We believe that the evidence supports the dismissal of the petition. A judge who sees and hears the witnesses in a case such as this is in a better position than we to decide the issue on its merits: Commonwealth ex rel. Pinkenson v. Pinkenson, 162 Pa. Superior Ct. 227, 57 A.2d 720.
We feel that this is a case where the following rule is applicable: "'Apart from the various circumstances which may bar or terminate the wife's right to separate maintenance, ... it has been said generally that the equities of a particular case may be such as to justify the court, in the exercise of its discretion, in refusing to allow the wife separate maintenance.'" Commonwealth v. Mercer, 163 Pa. Superior Ct. 80, 60 A.2d 572.
The conduct on the part of a wife entitling her husband to a divorce is legal cause justifying his refusal to support her: Commonwealth ex rel. Udis v. Udis, 174 Pa. Superior Ct. 624, 101 A.2d 144.

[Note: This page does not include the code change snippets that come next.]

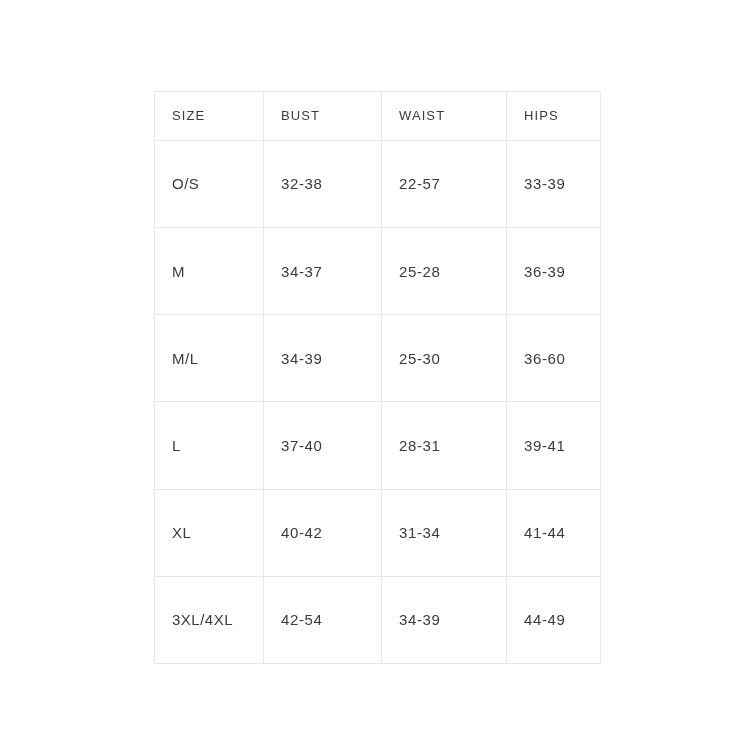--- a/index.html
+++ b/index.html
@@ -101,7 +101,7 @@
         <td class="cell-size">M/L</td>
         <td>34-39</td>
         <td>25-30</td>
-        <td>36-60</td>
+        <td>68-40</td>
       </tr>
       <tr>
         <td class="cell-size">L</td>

On appeal from a dismissal of a petition to support, the function of the appellate court is to determine whether there is sufficient evidence to sustain the court below.
[ 183 Pa. Super. Page 62]
The court accepted as true the testimony of the husband, and it also found that the wife's conduct was of such nature that it gave the husband valid ground for divorce. Commonwealth ex rel. Davidoff v. Davidoff, 178 Pa. Superior Ct. 549, 115 A.2d 892.
An examination of the record fully convinces us that the evidence was sufficient to support the lower court's dismissal of the wife's petition for support.